We all have worked with that one client who walked through our door one day and said he was ready to work with us.
He may have found your company through a referral or perhaps he heard about you just as the time came that he needed help. But the reality is that most clients are not ready to buy when you are ready to sell.
As a result, you need a cohesive strategy that helps nurture the client along. You must first start by finding a prospect with an active interest before you can begin the process of engaging in a conversation and converting them.
Educating Clients through Lead Nurturing
One of the reasons why Google, Facebook and the concept of social media as a whole has taken off is that companies can nurture their clients along without resorting to overt advertising.
Lead nurturing is a combination of deliberate disciplined structure that presents itself in a way that captures and educates clients. Most people have an idea of what they want, but they either need help clarifying or do not want to do it themselves. As a result, you have the opportunity to develop a relationship with them.
Author Don Bergal recently wrote an article on Townsenwardlaw.com about three things that are needed in order to effectively nurture a client:
- Assets: High quality, non-commercial, educational content.
- Process: A marketing automation system, staffed by skilled operators who deliver the message to the right prospects in a non-intrusive fashion.
- People: A sales development team with a collective goal of long-term lead nurturing, not immediate sales.
Lead nurturing is also about creating something of value to prospective clients. By educating clients over time, you are building the value proposition that clients can latch onto.
Try engaging a prospect too soon and you will get the response that she doesn’t have the time or the budget to work with you. However, prospects that are educated about what you do without receiving the high-pressure sales pitch are more likely to respond positively to your services.
Earning a sale is all about how you approach your clients. I remember the last year of school when I was starting my job and my father took me to New York City to Moe Ginsburg’s in the Garment District. It was a warehouse store that sold inventory at a large discount. I remember engaging with the salesperson and wanting to run after interacting with them. It was obvious that the salesperson must have been working on commission … the experience left me feeling violated.
Applying the Nurturing Process to Build Interest
Individuals want to discover what value you bring on their own. Of course, there is a trade-off to this type of sales. Conversions happen more quickly with “hot leads,” but the volume is lower and it ebbs and flows. The benefit to the nurturing process; however, is that you build a greater volume at a lower cost.
Writing blogs and presenting emails with stories about what you do and the impact it has on other clients is a great way to promote your services without being too forceful. It allows you to highlight how you are different and why you are of value to a prospect without pushing a sale too strongly.

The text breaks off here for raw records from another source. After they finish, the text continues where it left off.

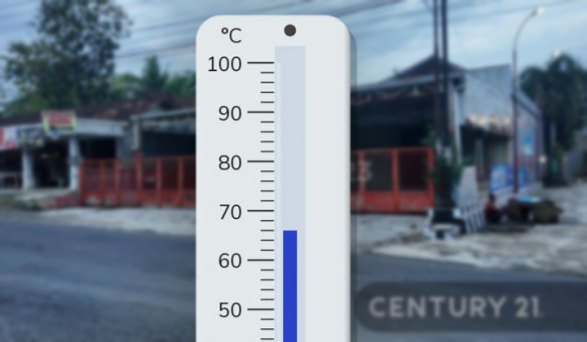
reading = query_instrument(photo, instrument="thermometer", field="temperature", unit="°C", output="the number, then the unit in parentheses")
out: 66 (°C)
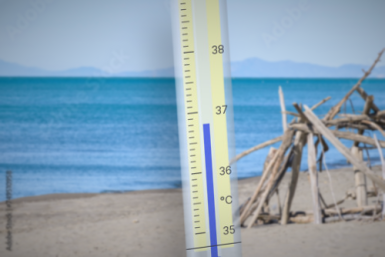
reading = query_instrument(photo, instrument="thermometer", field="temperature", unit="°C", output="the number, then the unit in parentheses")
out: 36.8 (°C)
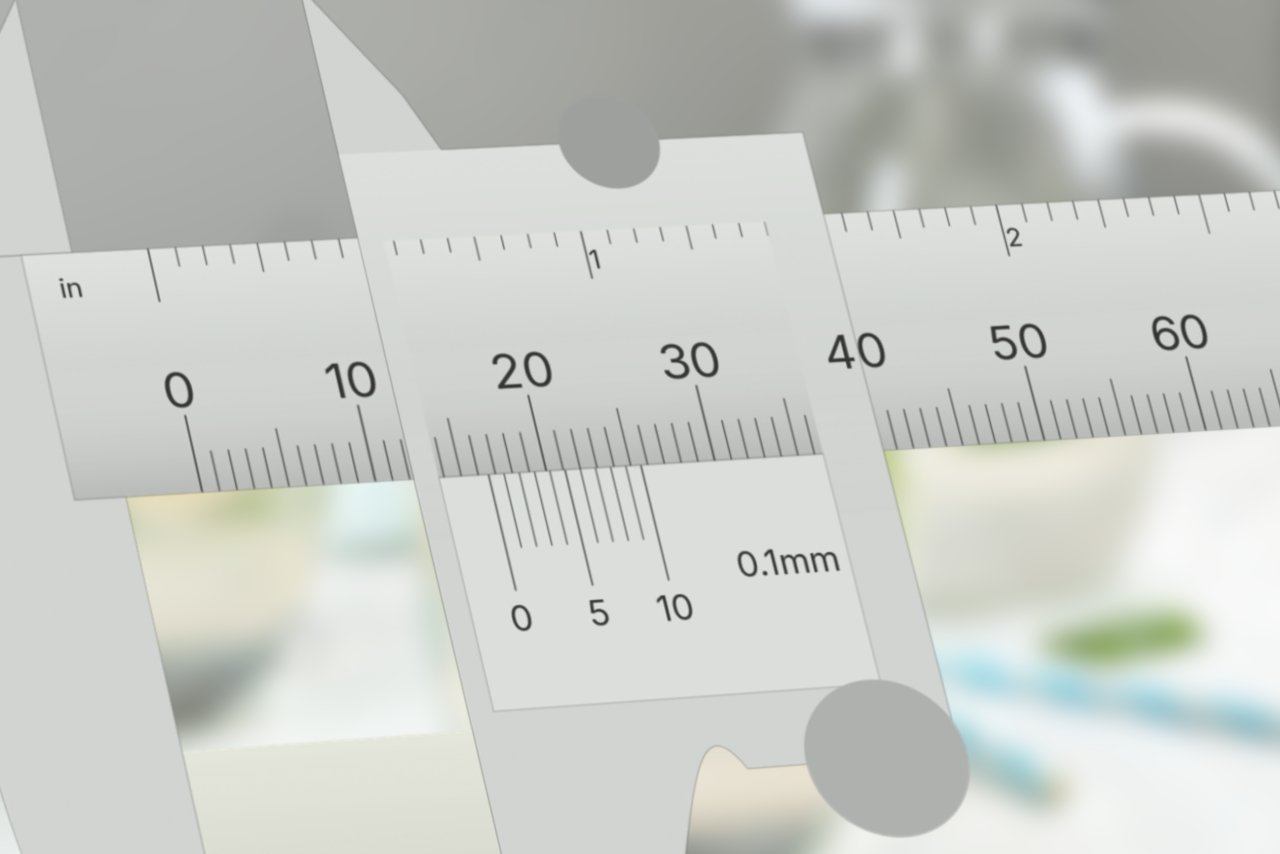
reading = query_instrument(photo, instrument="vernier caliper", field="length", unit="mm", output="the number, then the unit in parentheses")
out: 16.6 (mm)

The nurturing process is also about capturing names. The names are generated through educational pieces that are sent over time. The key idea is that you build a large flow of interest in your prospects with information that appeals to their specific business needs and goals.
As Don Bergal indicated:
“The lead nurturing process is not just about filtering the good leads from the pile; it is about actually creating sales-ready leads from a high-volume base of mildly interested prospects.”
The result of effectively implementing the nurturing process is that you are creating “hot-leads” from warm leads by providing them with content that exemplifies your value in helping their business grow.